Math support for GPU kernels

I was hoping you could provide some insight into the process of incorporating support for mathematical functions (such as sin, cos, sqrt, etc.) in GPU kernels.

Within the ROCm installation, there exists a file located at ‘/opt/rocm-6.0.0/llvm/lib/libomptarget-old-amdgpu-gfx90a.bc’, which contains mathematical functions. For AMDGPU support in Julia, is it customary to link this file to the IR module?

My curiosity stems from the presence of the OpenLibm project (openlibm.org). However, I presume that this project is not utilized for mathematical support within GPU kernels, correct?

Yes, we currently always link device libraries when compiling GPU kernels.
You can also see where we define support for math functions here.

Actually I haven’t seen openlibm, but we are using device libraries for other things so it makes sense to use them.

Thank you for providing clarification. Could you please direct me to the specific code where the reading of the device library occurs? I attempted to search within AMDGPU.jl but was unable to locate where a file such as ‘libomptarget’ would be accessed. Alternatively, do you package an intermediate representation (IR) version of the libdevice and forego the need to locate the device library at runtime via ROCM_PATH?

A bit of background: Within my library qdp-jit, I dynamically generate GPU kernels using LLVM. Kernels incorporating mathematical functions are linked to the libdevice bundled with the SDK (CUDA/ROCm). While this approach functions smoothly for CUDA, an issue has arisen with ROCm since version 5.5.1, where the bundled device library ceases to function properly.

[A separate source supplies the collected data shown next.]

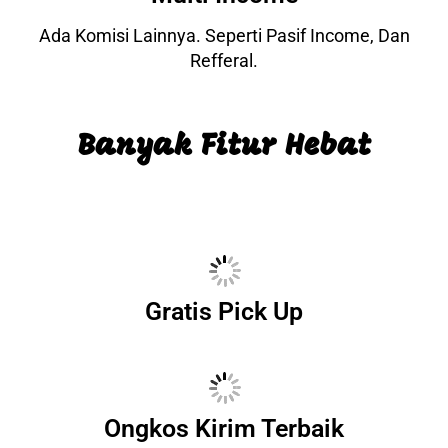
Ada Komisi Lainnya. Seperti Pasif Income, Dan
Refferal.
Banyak Fitur Hebat
Gratis Pick Up
Ongkos Kirim Terbaik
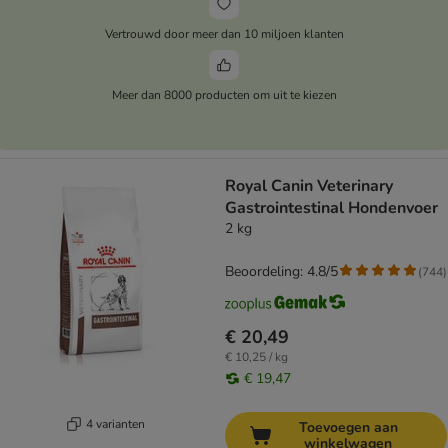
Vertrouwd door meer dan 10 miljoen klanten
Meer dan 8000 producten om uit te kiezen
Royal Canin Veterinary
Gastrointestinal Hondenvoer
2 kg
Beoordeling: 4.8/5
(
744
)
€ 20,49
€ 10,25 / kg
€ 19,47
4 varianten
Toevoegen aan
winkelwagen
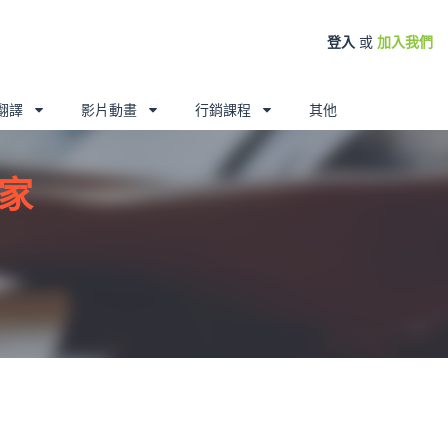
登入
或
加入我們
翻譯
影片動畫
行銷課程
其他
家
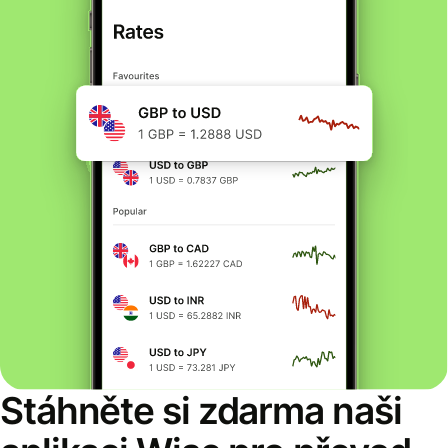
Stáhněte si zdarma naši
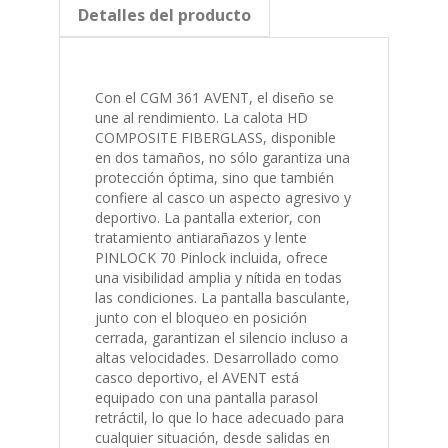
Detalles del producto
Con el CGM 361 AVENT, el diseño se
une al rendimiento. La calota HD
COMPOSITE FIBERGLASS, disponible
en dos tamaños, no sólo garantiza una
protección óptima, sino que también
confiere al casco un aspecto agresivo y
deportivo. La pantalla exterior, con
tratamiento antiarañazos y lente
PINLOCK 70 Pinlock incluida, ofrece
una visibilidad amplia y nítida en todas
las condiciones. La pantalla basculante,
junto con el bloqueo en posición
cerrada, garantizan el silencio incluso a
altas velocidades. Desarrollado como
casco deportivo, el AVENT está
equipado con una pantalla parasol
retráctil, lo que lo hace adecuado para
cualquier situación, desde salidas en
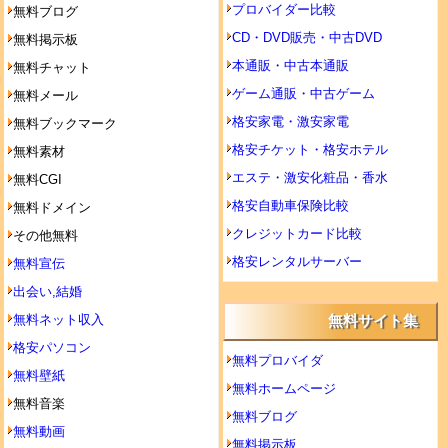
プロバイダー比較
無料ブログ
CD・DVD販売・中古DVD
無料掲示板
本通販・中古本通販
無料チャット
ゲーム通販・中古ゲーム
無料メール
格安家電・激安家電
無料ブックマーク
格安チケット・格安ホテル
無料素材
エステ・激安化粧品・香水
無料CGI
格安自動車保険比較
無料ドメイン
クレジットカード比較
その他無料
格安レンタルサーバー
無料宣伝
出会い,結婚
無料ネット収入
無料サイト集
格安パソコン
無料プロバイダ
無料壁紙
無料ホームページ
無料音楽
無料ブログ
無料動画
無料掲示板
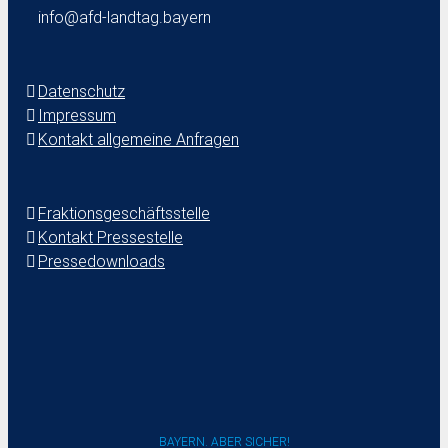
info@afd-landtag.bayern
Datenschutz
Impressum
Kontakt allgemeine Anfragen
Fraktionsgeschäftsstelle
Kontakt Pressestelle
Pressedownloads
BAYERN. ABER SICHER!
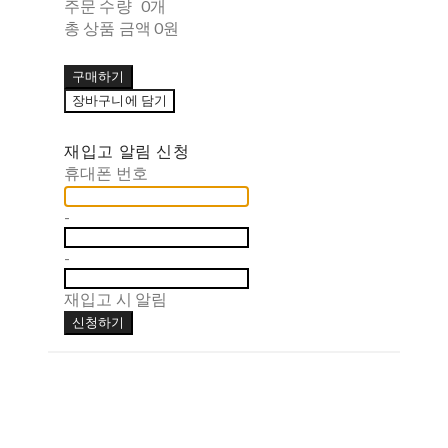
주문 수량
0개
총 상품 금액
0원
구매하기
장바구니에 담기
재입고 알림 신청
휴대폰 번호
-
-
재입고 시 알림
신청하기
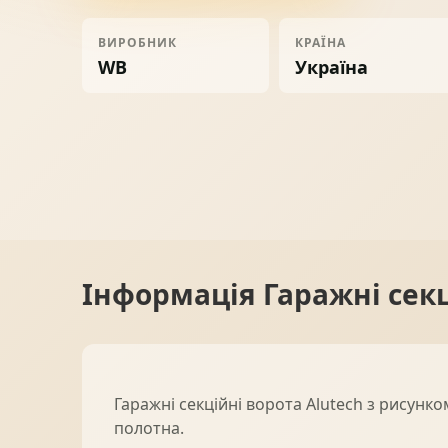
Ворота
06
ВИРОБНИК
КРАЇНА
WB
Україна
Солнце защита
07
Навіси з полікарбонату
08
Інформація
Гаражні сек
Гаражні секційні ворота Alutech з рисун
полотна.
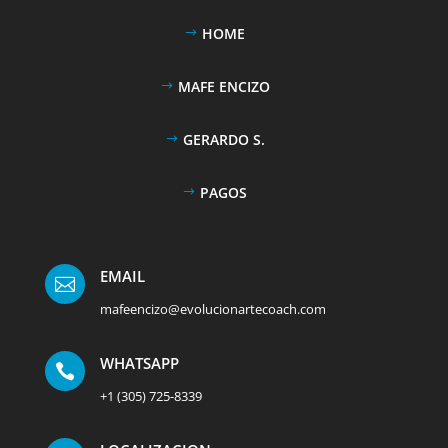
HOME
MAFE ENCIZO
GERARDO S.
PAGOS
EMAIL

mafeencizo@evolucionartecoach.com
WHATSAPP

+1 (305) 725-8339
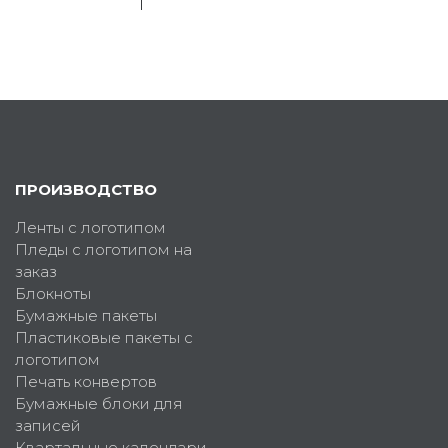
ПРОИЗВОДСТВО
Ленты с логотипом
Пледы с логотипом на
заказ
Блокноты
Бумажные пакеты
Пластиковые пакеты с
логотипом
Печать конвертов
Бумажные блоки для
записей
Квартальные календари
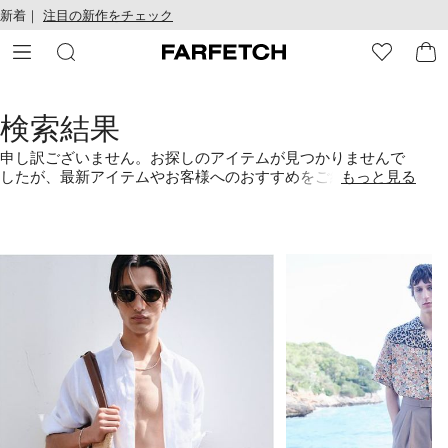
テ
お
新着｜
注目の新作をチェック
ン
け
ツ
る
に
ア
移
ク
動
セ
検索結果
す
シ
る
ビ
申し訳ございません。お探しのアイテムが見つかりませんで
リ
したが、最新アイテムやお客様へのおすすめをご紹介しま
もっと見る
テ
す。また、カテゴリーごとの検索も可能ですのでぜひお試し
ィ
ください。
1
2
/
/
4
4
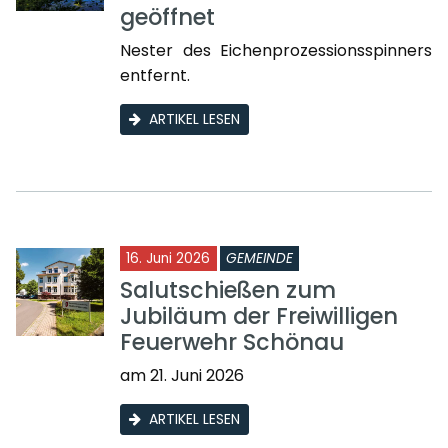
geöffnet
Nester des Eichenprozessionsspinners
entfernt.
ARTIKEL LESEN
16. Juni 2026
GEMEINDE
Salutschießen zum
Jubiläum der Freiwilligen
Feuerwehr Schönau
am 21. Juni 2026
ARTIKEL LESEN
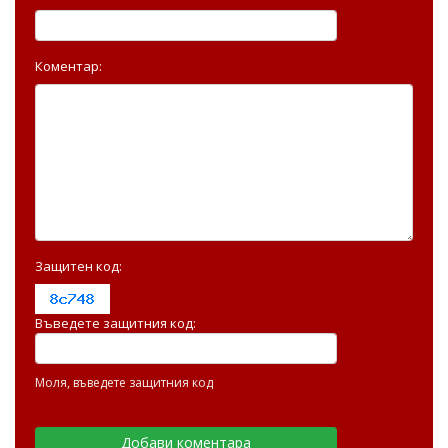
Коментар:
Защитен код:
Въведете защитния код:
Моля, въведете защитния код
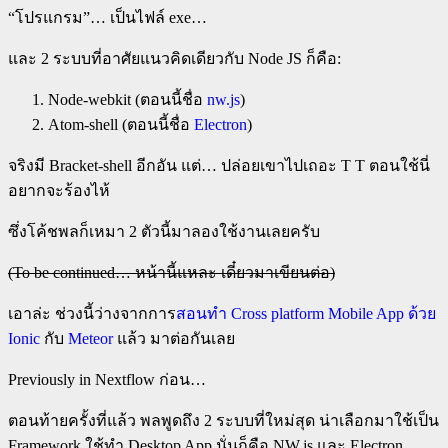
“โปรแกรม”…​ เป็นไฟล์ exe…
และ 2 ระบบที่อาศัยแนวคิดเดียวกับ Node JS ก็คือ:
Node-webkit (ตอนนี้ชื่อ
nw.js
)
Atom-shell (ตอนนี้ชื่อ
Electron
)
จริงมี Bracket-shell อีกอัน แต่… ปล่อยเขาไปเถอะ T T ตอนใช้นี่
อยากจะร้องไห้
ซึ่งโค้ชพลก็เหมา 2 ตัวนี้มาลองใช้งานเลยครับ
(To be continued… หน้านี้แหละ เดี๋ยวมาเขียนต่อ)
เอาล่ะ ช่วงนี้ว่างจากการ
สอนทำ Cross platform Mobile App ด้วย
Ionic
กับ
Meteor
แล้ว มาต่อกันเลย
Previously in Nextflow ก่อน…
ตอนท้ายครั้งที่แล้ว พลพูดถึง 2 ระบบที่ใหม่สุด น่าเลือกมาใช้เป็น
Framework ใช้ทำ Desktop App นั่นก็คือ NW.js และ Electron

I am currently exploring how colleagues address this challenge.

Reading of device libraries occurs here, which is called during one of the compilation stages.

We do locate ROCm libraries during runtime, however, there are some exceptions.
At some point we were able to ship almost all of the ROCm stack as artifacts via Binary Builder.
Meaning the users wouldn’t need to install ROCm manually and Julia’s package manager would handle the installation.
However, it is too bothersome to maintain build recipes so for now we again require users to manually install ROCm.

I don’t recall having issues with 5.5 device libraries, but we had an issue where newer ROCm versions started using LLVM 16+, but Julia was still at LLVM 15 and we couldn’t read newer bitcode with older LLVM.
To fix that we’ve downgraded bitcode files to an older version of LLVM and are shipping them via BinaryBuilder as artifacts.